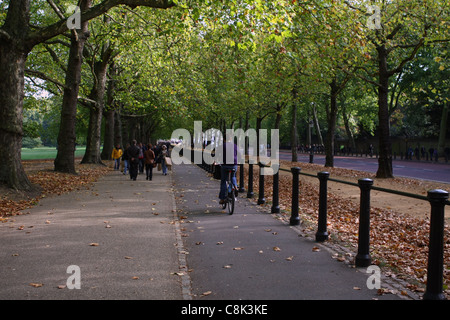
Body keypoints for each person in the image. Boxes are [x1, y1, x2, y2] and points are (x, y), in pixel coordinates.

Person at [219, 139, 239, 205]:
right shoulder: (235, 146)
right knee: (233, 176)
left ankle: (222, 198)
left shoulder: (222, 146)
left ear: (224, 139)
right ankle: (235, 187)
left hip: (225, 165)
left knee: (223, 181)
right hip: (234, 165)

···

TASK GOAL =
Exactly the lines from the start of the entries above through the line with "left knee: (223, 181)" should be reproduced, and nothing else; drop the pictures.

ANSWER SECTION =
Body keypoints for each person in the image. Boxes are [x1, y1, x2, y2] and points are (x, y), in pixel coordinates.

Person at [219, 139, 239, 205]:
right shoulder: (235, 146)
right knee: (233, 176)
left ankle: (222, 198)
left shoulder: (222, 146)
left ear: (224, 139)
right ankle: (235, 187)
left hip: (225, 165)
left knee: (223, 181)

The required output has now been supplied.